Conseguenze? Parecchie. A Expo 2015, potremmo innanzitutto dire, l’Erlebnis gastronomica ha profondamente trasformato il flâneur benjaminiano nell’erede inconsapevole dell’abitante di Cuccagna. Niente più passeggiate distratte a strusciare vetrine in mezzo a una folla altrettanto blasé, ma gozzoviglie strapaesane tra rudi spintoni (“e llevati!”) e urla di richiamo intra- ed extra-familiari (“ahò, siamo qua!”), mentre i picnic improvvisati dappertutto sembravano fare il verso a una convivialità irrimediabilmente perduta, e dove gli stomaci dilatati rendevano impossibile ogni altra attività vagamente corporea. Nemmeno il passeggiare a caso tra Decumano e Cardo, magari a fotografare nipponicamente, aveva più un qualche senso: se non per smaltire l’ennesimo assaggino di troppo – a cui, peraltro, non si poteva dir di no. D’accordo spettacolarizzare il cibo, o quanto meno provarci; ma s’avvertiva sempre e comunque una distanza abissale fra i penosi giochi d’acqua e di luce intorno al cosiddetto Albero della Vita e il richiamo ancestrale della gola, somma virtù in epoca di sacra gastromania qual è, da tempo, l’attuale. Le sedute distribuite qui e là per accogliere i corpi stracchi sembravano mettercela tutta per far assumere loro pose a dir poco inguardabili, ineducate, irriverenti. Il vecchio Bruegel ce lo aveva mostrato secoli fa.

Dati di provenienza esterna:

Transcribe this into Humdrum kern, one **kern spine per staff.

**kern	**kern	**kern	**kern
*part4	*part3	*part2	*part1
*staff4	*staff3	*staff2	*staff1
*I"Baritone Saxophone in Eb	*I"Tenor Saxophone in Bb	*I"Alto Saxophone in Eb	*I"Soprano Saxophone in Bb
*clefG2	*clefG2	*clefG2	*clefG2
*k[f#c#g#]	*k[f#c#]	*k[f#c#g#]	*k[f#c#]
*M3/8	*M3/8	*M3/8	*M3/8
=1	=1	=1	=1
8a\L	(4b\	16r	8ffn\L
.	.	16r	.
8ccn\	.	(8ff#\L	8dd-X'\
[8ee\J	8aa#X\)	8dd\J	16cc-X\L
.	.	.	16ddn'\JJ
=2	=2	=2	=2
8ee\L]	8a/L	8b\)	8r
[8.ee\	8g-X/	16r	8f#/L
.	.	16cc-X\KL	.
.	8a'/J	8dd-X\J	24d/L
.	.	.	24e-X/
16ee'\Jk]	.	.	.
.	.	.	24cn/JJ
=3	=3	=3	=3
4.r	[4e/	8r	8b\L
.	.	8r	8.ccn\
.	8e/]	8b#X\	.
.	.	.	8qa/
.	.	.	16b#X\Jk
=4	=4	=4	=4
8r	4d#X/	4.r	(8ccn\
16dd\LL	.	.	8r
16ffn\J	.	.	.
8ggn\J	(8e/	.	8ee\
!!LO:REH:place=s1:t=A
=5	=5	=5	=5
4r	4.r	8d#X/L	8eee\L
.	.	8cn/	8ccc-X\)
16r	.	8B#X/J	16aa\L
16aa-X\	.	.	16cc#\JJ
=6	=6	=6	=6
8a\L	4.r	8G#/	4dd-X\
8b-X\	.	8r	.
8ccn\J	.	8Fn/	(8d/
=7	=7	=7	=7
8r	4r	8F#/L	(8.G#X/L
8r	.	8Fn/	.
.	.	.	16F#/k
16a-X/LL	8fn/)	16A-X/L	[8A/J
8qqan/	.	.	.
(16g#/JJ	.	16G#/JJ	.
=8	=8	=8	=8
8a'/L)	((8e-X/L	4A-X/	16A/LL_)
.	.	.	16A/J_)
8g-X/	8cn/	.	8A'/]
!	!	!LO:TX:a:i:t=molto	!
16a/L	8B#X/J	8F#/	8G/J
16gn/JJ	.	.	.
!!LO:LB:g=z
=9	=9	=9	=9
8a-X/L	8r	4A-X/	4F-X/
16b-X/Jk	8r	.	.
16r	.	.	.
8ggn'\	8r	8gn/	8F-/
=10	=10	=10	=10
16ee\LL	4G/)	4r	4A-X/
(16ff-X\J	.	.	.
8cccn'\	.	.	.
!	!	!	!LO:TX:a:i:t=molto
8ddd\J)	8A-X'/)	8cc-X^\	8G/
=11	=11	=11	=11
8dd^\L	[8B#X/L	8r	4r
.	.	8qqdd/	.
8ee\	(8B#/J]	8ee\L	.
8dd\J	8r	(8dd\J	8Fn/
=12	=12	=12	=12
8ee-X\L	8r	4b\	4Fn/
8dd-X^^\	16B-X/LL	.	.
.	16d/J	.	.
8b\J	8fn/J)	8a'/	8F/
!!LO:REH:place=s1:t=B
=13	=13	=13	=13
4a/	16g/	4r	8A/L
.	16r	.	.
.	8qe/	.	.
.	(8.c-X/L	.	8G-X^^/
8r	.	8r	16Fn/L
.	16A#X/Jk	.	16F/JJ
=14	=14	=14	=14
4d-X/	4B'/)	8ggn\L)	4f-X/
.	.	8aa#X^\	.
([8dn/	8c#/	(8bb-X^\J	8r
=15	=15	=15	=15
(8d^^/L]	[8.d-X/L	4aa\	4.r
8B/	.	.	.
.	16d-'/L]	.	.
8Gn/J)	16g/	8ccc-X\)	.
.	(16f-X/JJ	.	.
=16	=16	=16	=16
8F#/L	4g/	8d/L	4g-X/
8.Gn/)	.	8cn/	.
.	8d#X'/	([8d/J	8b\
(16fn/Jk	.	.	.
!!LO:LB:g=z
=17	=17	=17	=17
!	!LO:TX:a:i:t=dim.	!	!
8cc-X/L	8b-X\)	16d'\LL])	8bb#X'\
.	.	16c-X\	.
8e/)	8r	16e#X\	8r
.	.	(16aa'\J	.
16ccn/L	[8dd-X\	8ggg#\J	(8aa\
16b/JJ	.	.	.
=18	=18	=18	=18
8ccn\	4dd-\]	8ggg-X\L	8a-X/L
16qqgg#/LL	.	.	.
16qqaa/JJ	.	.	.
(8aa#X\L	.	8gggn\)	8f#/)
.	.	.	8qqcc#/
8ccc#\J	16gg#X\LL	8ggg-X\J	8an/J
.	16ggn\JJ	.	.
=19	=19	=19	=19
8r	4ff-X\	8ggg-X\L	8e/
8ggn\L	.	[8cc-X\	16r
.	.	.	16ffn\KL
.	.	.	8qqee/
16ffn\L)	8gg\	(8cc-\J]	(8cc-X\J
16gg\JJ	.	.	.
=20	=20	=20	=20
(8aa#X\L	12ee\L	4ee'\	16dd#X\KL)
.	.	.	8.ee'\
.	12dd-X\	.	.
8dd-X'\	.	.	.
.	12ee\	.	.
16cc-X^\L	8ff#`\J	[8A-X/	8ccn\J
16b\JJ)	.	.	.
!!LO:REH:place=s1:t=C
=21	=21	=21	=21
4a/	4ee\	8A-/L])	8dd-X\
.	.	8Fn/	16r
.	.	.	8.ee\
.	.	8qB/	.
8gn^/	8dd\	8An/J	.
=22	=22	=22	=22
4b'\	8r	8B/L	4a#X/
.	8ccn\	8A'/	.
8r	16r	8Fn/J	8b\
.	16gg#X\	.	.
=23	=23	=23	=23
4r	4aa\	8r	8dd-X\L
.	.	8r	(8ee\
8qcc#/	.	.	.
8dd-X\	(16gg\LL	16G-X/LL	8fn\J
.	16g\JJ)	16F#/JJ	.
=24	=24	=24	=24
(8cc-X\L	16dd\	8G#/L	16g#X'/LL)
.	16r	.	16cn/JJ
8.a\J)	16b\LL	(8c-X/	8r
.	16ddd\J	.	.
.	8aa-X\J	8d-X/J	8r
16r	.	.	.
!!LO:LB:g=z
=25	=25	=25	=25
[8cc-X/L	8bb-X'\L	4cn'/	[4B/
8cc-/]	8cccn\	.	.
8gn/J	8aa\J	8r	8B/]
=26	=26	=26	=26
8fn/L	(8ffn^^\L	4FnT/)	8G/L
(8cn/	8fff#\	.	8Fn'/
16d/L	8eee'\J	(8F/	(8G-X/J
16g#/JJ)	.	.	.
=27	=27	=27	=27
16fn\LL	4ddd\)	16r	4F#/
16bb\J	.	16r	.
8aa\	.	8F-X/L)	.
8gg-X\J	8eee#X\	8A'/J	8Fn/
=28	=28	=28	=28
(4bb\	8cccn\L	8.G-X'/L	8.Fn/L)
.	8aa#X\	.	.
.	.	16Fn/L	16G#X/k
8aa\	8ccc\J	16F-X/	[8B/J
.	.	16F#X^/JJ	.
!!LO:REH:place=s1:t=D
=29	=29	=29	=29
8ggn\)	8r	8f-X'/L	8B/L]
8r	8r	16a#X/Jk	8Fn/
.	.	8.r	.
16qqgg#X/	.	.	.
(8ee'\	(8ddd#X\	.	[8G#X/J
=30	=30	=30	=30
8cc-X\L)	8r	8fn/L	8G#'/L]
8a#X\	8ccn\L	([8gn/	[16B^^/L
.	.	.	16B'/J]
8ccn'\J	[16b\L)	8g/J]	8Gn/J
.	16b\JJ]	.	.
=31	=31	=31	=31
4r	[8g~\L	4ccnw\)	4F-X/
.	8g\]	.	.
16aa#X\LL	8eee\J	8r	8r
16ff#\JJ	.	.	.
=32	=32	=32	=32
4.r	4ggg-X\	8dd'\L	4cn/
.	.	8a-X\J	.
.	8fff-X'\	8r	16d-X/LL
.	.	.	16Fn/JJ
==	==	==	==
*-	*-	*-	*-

Dall'alto: Pieter Bruegel il Vecchio, Il Paese della Cuccagna (1567); Milano, Expo 2015, 25 ottobre
Ma c’è stato probabilmente un altro esito interessante di questa monumentale esposizione dedicata al cibo, che l’ha differenziata da tutte quelle che l’hanno storicamente preceduta. Se in queste ultime il desiderio di universalismo si trasformava surrettiziamente in bieca predominanza del modello capitalistico occidentale, economico come estetico, qui il livellamento etnocentrico ha dovuto fare fiasco. Al di là degli stereotipi turistici d’ogni singolo paese, orribilmente mimati nelle soluzioni architettoniche dei loro padiglioni, dei souvenir kitsch d’ordinanza, dei tristi cappellini asiatici e dei grembiuloni post-contadini dell’Est Europa, delle danze folkloriche da dopolavoro automobilistico accompagnati dalle musiche distorte di improbabili altoparlanti vintage, la facevano da padrone, a conti fatti, i sapori e i sentori irriducibilmente diversi delle realtà locali. La globalizzazione, qui, non ha potuto funzionare in tutto e per tutto: alla biodiversità glorificata dalla collina finale di Slow Food si accompagnava per ogni angolo della fiera una gloriosa, irrinunciabile etnodiversità. Il trionfo del glocal, insomma, in nome di una gastronomia pop, caricaturale talvolta, patetica talaltra, ma comunque vincente. Expo 2015, almeno in questo, è stato un successo.